Even in everyday situations — meetings, group projects, volunteer stuff, family logistics — my brain starts rearranging things automatically. I notice what’s inefficient, what’s clunky, what could be better. Ideas don’t just show up — they flow. One leads to another, and another, and another.
The Blessing and the Curse
For a long time, I thought that was my strength.
It is.
And it’s also been a curse.
Because when you have too many ideas, direction becomes slippery. Narrowing down what to work on — or how — can feel impossible. Instead of momentum, I end up with paralysis. Not because I don’t know what to do, but because there are too many valid options pulling at me at the same time.
The ideas aren’t the problem.
They never were.
I’ve carried notebooks full of half-started ideas for years.
Coming up with ideas is what excites me. It’s what motivates me. It’s the part of work and life that makes me feel alive. But it’s also the thing that gets me stuck — spinning, overthinking, second-guessing, unable to move forward in any one direction.
Naming the Pattern
Two years ago, I was diagnosed with ADHD.
That diagnosis didn’t suddenly fix anything, but it gave me language for something I’d been wrestling with my whole life. Since then, I’ve been trying to figure out how to work with my brain instead of against it — how to capture ideas without being overwhelmed by them, how to focus without killing the excitement that ideas give me.
Why I’m Writing This
For a long time, I tried to solve this quietly.
I kept ideas in my head. I let them pile up in notes, half-built projects, and mental to-do lists that never quite turned into anything. I assumed that if I just found the right system, the right amount of discipline, or the right burst of motivation, things would finally click.
They didn’t.
What I’ve learned is that my problem isn’t a lack of ideas — it’s the absence of a place for them to land. A place where they can slow down, be examined, and connect to each other instead of competing for attention.

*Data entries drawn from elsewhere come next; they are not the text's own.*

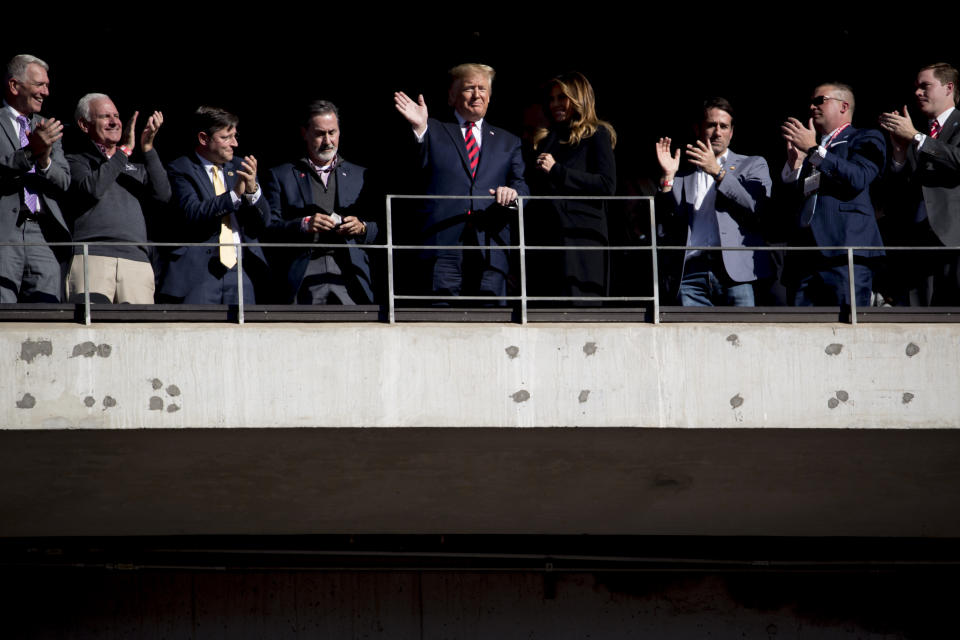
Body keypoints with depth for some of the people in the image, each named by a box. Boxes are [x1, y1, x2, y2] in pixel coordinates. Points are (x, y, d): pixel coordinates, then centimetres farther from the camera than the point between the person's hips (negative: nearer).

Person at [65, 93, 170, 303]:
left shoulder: (136, 169, 28)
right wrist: (125, 150, 2)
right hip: (91, 257, -3)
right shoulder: (75, 162, 15)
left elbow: (163, 195, 11)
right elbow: (92, 189, -5)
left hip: (137, 262, 4)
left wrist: (148, 148, 5)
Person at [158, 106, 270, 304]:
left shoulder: (238, 167, 16)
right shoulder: (180, 170, 0)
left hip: (240, 270, 5)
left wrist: (252, 189, -9)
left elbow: (263, 219, 11)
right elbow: (193, 214, -15)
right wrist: (235, 194, -21)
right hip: (199, 271, -5)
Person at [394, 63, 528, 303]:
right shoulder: (434, 133, 15)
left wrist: (513, 192, -9)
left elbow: (522, 186, 15)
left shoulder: (508, 142, 24)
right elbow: (417, 167, -1)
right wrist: (419, 129, -17)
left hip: (491, 247, 2)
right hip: (444, 244, -2)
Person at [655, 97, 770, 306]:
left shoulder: (753, 165, 19)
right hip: (692, 271, 2)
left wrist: (717, 171, -5)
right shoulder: (684, 174, 23)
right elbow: (671, 225, 13)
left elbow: (756, 207, 0)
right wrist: (667, 177, 4)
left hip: (735, 272, -2)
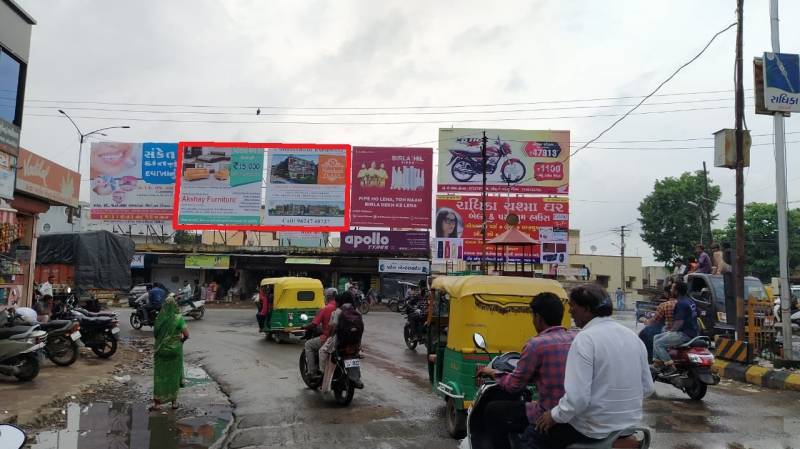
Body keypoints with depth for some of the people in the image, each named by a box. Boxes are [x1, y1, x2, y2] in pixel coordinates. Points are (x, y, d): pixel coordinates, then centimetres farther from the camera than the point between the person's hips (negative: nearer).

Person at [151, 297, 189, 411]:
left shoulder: (160, 318, -6)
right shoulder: (178, 318, -14)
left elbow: (154, 332, 5)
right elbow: (187, 335, -15)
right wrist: (181, 340, 4)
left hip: (160, 350, 2)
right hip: (175, 350, -2)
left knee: (159, 375, 10)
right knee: (174, 375, 11)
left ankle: (157, 401, 9)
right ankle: (174, 401, 18)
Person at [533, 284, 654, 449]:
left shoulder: (585, 338, -20)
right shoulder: (633, 336, 1)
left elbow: (577, 397, -25)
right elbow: (647, 388, 8)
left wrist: (555, 416, -8)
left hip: (596, 430, -7)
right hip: (631, 423, 7)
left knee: (532, 434, 11)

This site is my attempt to make that place.
This post is part of a collection I call adhdmazing.
Not a productivity system.
Not a personal brand.
Not a promise that I’ve figured things out.

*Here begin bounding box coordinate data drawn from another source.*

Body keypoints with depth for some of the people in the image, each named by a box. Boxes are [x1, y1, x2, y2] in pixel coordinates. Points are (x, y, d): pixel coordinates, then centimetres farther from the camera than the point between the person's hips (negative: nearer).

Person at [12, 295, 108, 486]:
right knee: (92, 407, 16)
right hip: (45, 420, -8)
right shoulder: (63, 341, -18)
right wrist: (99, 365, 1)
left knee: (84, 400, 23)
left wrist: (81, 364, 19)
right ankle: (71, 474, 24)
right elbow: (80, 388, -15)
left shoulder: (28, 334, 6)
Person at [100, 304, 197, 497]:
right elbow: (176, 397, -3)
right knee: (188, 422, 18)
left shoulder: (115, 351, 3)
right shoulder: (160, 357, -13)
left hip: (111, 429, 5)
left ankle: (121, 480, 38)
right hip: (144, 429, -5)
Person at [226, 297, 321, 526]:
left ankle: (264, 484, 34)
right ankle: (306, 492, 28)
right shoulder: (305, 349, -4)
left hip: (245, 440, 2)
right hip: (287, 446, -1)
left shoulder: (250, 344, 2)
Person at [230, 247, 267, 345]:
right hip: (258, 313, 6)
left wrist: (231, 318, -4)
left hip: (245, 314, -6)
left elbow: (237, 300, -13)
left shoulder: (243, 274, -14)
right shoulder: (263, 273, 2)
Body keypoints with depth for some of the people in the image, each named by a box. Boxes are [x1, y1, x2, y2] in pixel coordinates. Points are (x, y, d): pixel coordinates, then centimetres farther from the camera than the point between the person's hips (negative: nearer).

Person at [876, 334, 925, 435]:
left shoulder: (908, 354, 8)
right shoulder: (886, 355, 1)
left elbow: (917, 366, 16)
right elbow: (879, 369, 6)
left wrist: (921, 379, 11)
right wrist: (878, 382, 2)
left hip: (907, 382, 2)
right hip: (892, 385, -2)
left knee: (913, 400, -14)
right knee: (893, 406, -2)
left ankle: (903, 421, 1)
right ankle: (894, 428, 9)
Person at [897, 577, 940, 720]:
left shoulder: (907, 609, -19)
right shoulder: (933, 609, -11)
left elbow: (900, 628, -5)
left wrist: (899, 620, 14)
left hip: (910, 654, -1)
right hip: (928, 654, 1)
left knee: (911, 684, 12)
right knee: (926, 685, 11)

It’s an attempt to work with my brain instead of against it — to make my thinking visible, to notice patterns over time, and to see what happens when ideas are given structure instead of pressure.

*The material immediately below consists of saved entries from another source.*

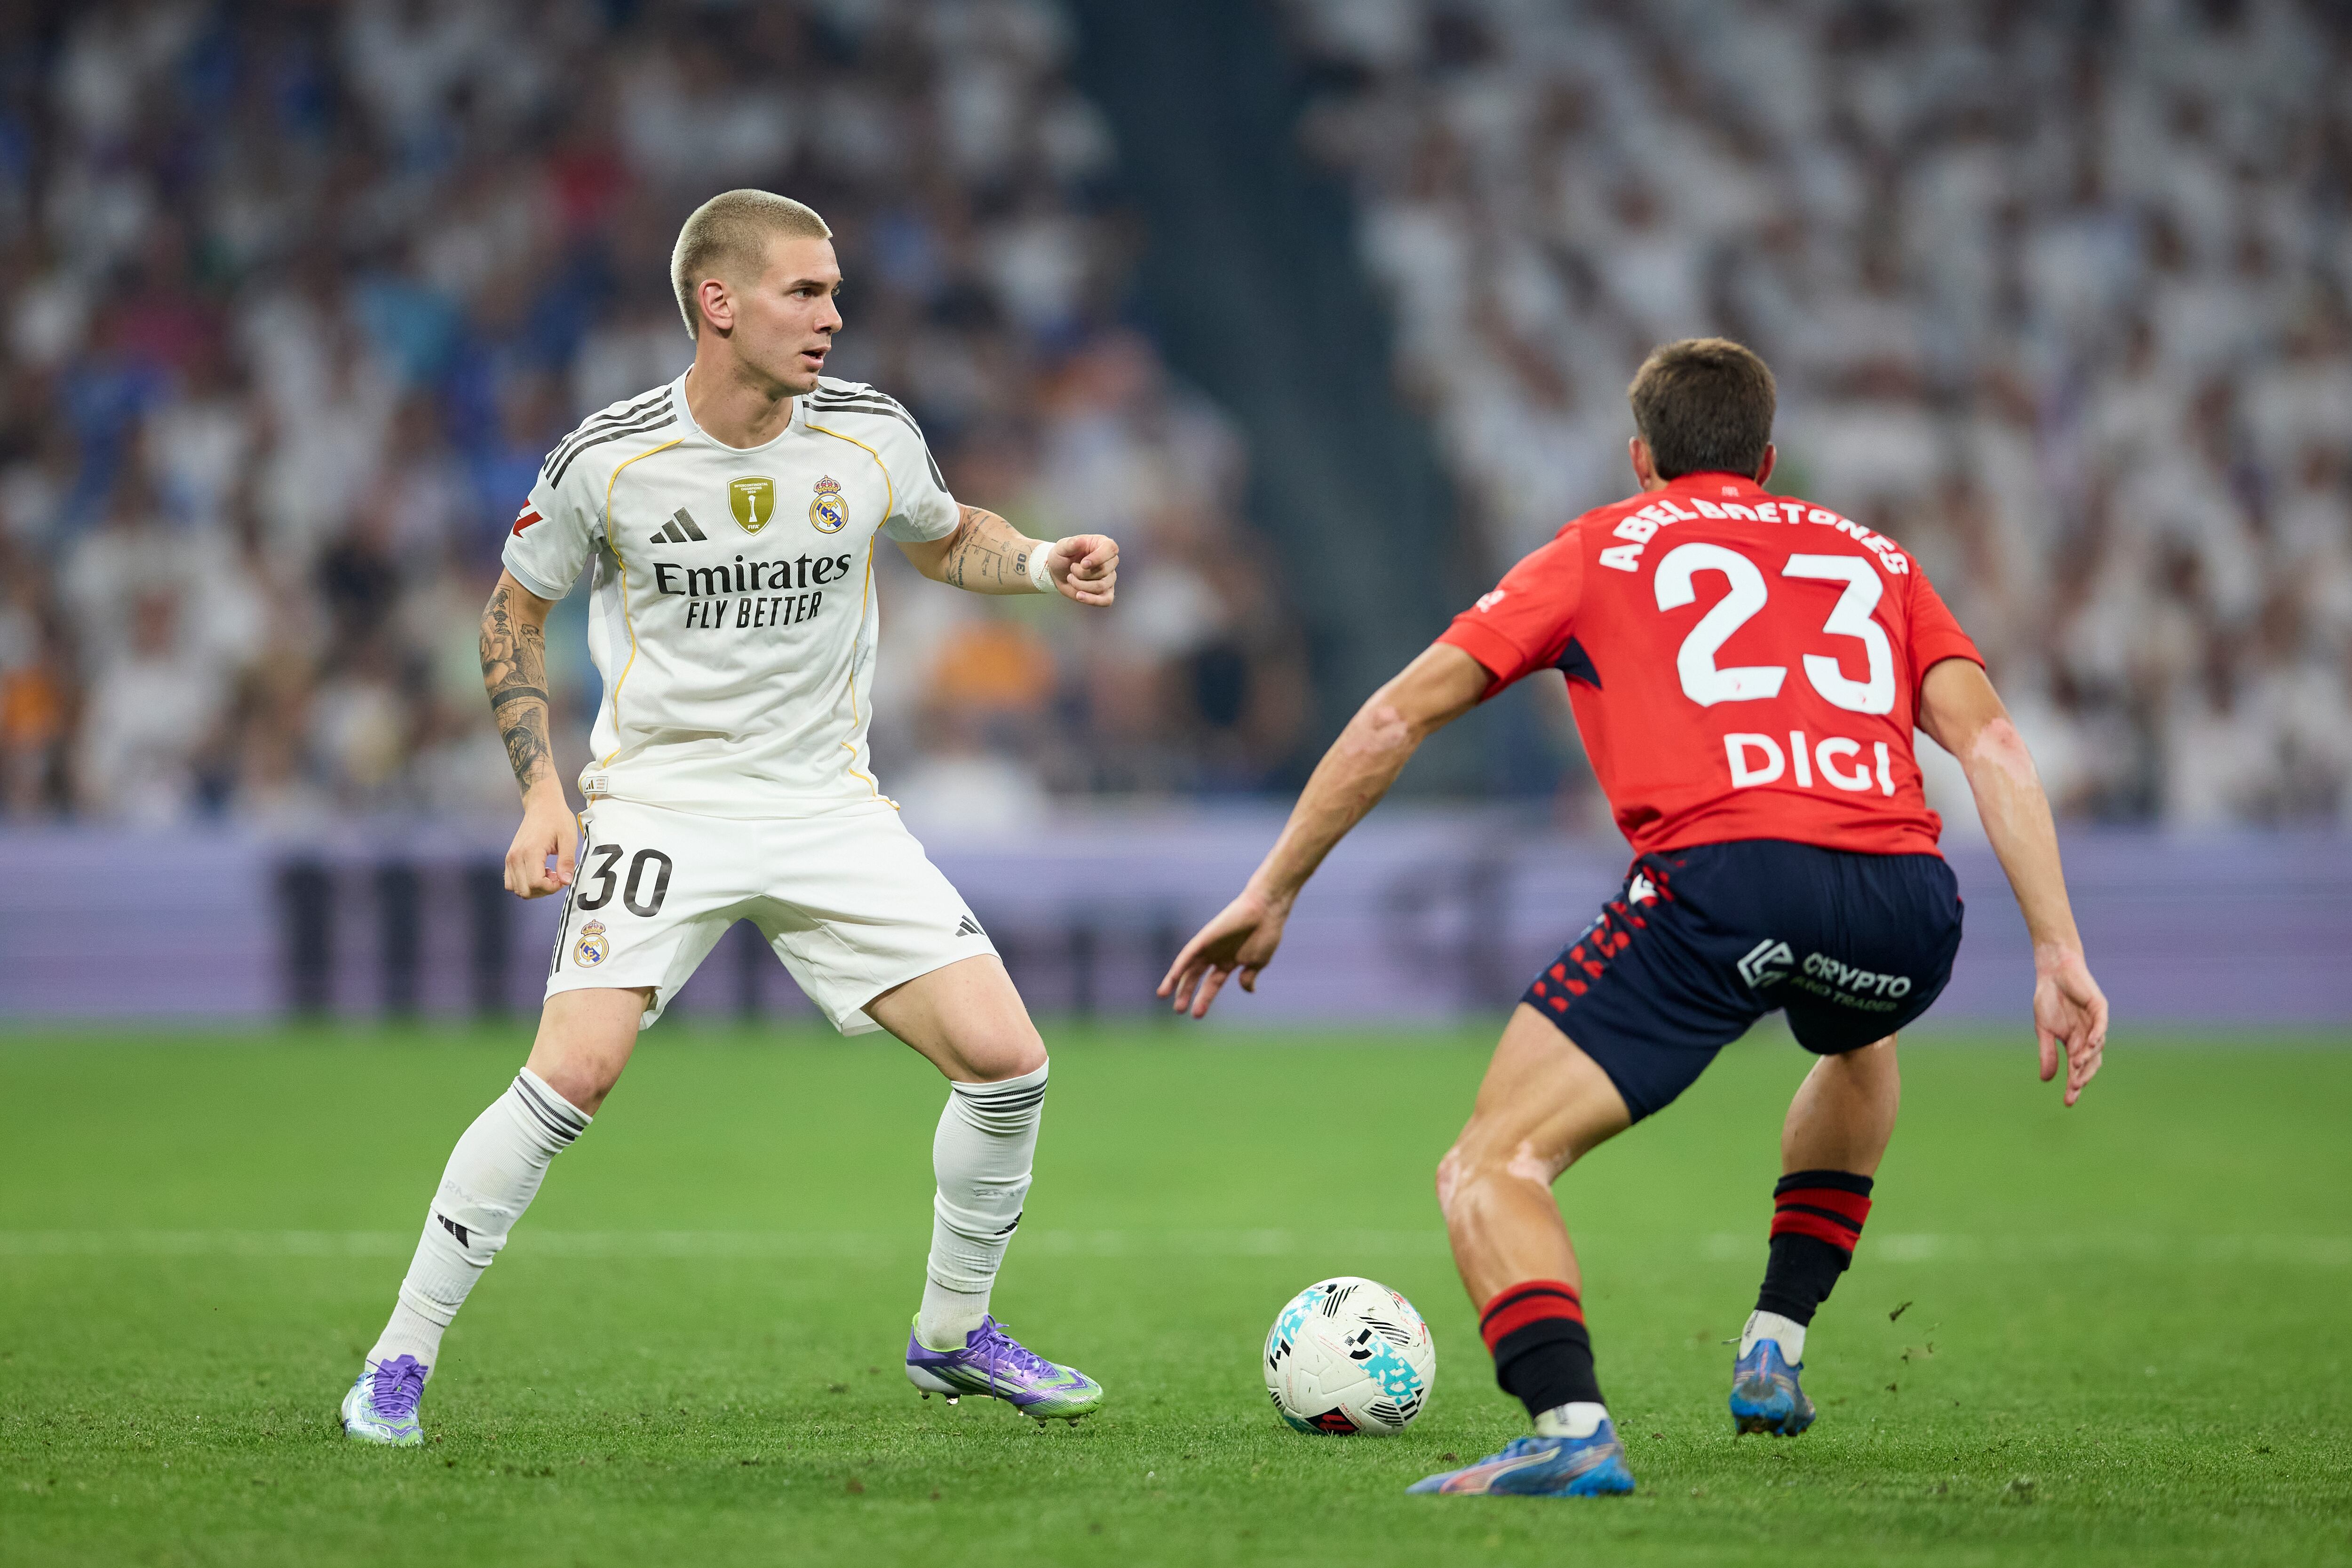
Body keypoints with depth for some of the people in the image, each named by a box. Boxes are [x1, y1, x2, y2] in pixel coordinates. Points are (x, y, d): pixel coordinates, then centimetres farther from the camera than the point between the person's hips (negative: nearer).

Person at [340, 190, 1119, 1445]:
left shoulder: (871, 437, -3)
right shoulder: (605, 462, -11)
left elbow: (947, 540, 19)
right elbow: (515, 612, 5)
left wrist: (1040, 564, -3)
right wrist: (540, 790, -6)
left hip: (829, 808, 3)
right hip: (661, 800, -3)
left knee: (1006, 1061, -7)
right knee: (577, 1068, -23)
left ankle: (952, 1337, 17)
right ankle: (400, 1359, -8)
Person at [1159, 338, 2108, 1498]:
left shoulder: (1603, 547, 24)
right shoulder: (1875, 558, 29)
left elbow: (1395, 717, 19)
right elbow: (1989, 741, 14)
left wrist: (1270, 897, 25)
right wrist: (2060, 953, 9)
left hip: (1722, 875, -4)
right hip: (1904, 899, 4)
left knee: (1491, 1169, 0)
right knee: (1859, 1050, 40)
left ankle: (1571, 1424, -26)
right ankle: (1774, 1353, 33)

I don’t know exactly where it leads.
I just know that keeping everything locked inside hasn’t worked.
For a long time, I kept most of this to myself.
That turned out to be its own problem.






Thanks for being so honest about your process. I don’t know what this will lead to, but I’m very curious to find out!
Would love to see if there is a way for more of us to connect and work out our own processes- maybe it’s making websites like this one. Thanks again!
Thank you! And I think you might be onto something. 🤔 For me, it’s all about getting the thoughts out of my brain so I can get out of my own way.
Nicely stated. I believe there many people who can relate with your words…. I do! Thanks for taking the time to shed a light on ADHD and sharing your ideas of how these traits can become a person’s genesis zone. I look forward to your next post.
Thank you!
That is an excellent article. Very well written.
Thanks!
I need producers, project managers, and deadlines to make me stick to an idea and work on it until it’s “good enough”. It’s never finished, but there comes a time to pry it from my fingers.
That’s been the biggest hurdle for me to get this project underway. I function best when I’m given a framework and freedom to be creative within that system. Creating my own framework, deadlines, and keeping myself from getting lost in the woods or focusing on good, but nonessential tasks… that’s a whole different story.